Work instructions: Given the material below, return only the lines starting at the line with "### **Category 2: Laboratory" and ending at the line with "(phonons in oscillators)", exactly as they appear.

The data:
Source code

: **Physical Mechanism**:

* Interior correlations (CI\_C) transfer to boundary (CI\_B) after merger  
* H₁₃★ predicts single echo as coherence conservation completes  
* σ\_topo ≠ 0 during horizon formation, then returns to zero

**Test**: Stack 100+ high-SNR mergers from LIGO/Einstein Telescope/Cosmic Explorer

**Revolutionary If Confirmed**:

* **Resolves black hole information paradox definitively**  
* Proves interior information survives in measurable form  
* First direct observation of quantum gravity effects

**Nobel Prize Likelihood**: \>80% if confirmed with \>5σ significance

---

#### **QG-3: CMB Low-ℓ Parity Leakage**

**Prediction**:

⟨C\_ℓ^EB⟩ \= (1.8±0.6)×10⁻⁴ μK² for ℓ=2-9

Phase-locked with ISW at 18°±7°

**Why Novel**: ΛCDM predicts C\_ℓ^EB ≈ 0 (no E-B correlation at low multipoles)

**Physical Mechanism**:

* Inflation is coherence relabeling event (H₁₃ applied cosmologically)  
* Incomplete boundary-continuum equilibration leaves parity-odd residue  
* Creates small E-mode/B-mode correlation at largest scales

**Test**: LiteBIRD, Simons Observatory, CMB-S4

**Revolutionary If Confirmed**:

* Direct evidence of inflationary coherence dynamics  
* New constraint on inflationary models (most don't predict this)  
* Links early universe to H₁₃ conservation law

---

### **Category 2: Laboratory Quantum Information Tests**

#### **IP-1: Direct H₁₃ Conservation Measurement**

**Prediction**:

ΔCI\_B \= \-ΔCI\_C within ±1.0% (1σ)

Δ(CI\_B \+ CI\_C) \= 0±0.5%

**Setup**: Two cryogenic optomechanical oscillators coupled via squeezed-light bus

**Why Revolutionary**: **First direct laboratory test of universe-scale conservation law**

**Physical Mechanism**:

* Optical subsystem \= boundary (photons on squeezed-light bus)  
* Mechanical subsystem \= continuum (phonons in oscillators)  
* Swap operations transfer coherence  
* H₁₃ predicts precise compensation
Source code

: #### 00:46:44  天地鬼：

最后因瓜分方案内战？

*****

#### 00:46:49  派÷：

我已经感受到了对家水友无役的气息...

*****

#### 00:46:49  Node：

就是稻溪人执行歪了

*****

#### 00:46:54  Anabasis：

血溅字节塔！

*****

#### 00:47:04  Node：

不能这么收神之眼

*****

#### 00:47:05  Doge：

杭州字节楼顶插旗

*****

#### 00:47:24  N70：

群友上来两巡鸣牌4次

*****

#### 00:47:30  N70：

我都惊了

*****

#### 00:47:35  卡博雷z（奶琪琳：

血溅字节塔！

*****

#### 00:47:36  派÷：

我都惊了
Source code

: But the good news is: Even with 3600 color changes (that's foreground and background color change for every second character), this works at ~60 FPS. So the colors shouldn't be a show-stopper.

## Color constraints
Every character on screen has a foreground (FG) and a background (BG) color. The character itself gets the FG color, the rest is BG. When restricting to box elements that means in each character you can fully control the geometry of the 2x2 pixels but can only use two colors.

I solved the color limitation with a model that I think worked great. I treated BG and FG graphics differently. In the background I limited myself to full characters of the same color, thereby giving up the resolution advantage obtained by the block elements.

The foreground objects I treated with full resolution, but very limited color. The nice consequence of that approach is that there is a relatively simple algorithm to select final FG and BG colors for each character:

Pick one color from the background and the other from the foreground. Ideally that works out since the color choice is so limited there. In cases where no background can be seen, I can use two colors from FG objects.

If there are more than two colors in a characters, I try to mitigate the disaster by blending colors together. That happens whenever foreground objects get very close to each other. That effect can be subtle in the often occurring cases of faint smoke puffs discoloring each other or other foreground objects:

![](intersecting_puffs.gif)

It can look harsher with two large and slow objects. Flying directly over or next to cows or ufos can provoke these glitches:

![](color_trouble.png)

Task result:
### **Category 2: Laboratory Quantum Information Tests**

#### **IP-1: Direct H₁₃ Conservation Measurement**

**Prediction**:

ΔCI\_B \= \-ΔCI\_C within ±1.0% (1σ)

Δ(CI\_B \+ CI\_C) \= 0±0.5%

**Setup**: Two cryogenic optomechanical oscillators coupled via squeezed-light bus

**Why Revolutionary**: **First direct laboratory test of universe-scale conservation law**

**Physical Mechanism**:

* Optical subsystem \= boundary (photons on squeezed-light bus)  
* Mechanical subsystem \= continuum (phonons in oscillators)  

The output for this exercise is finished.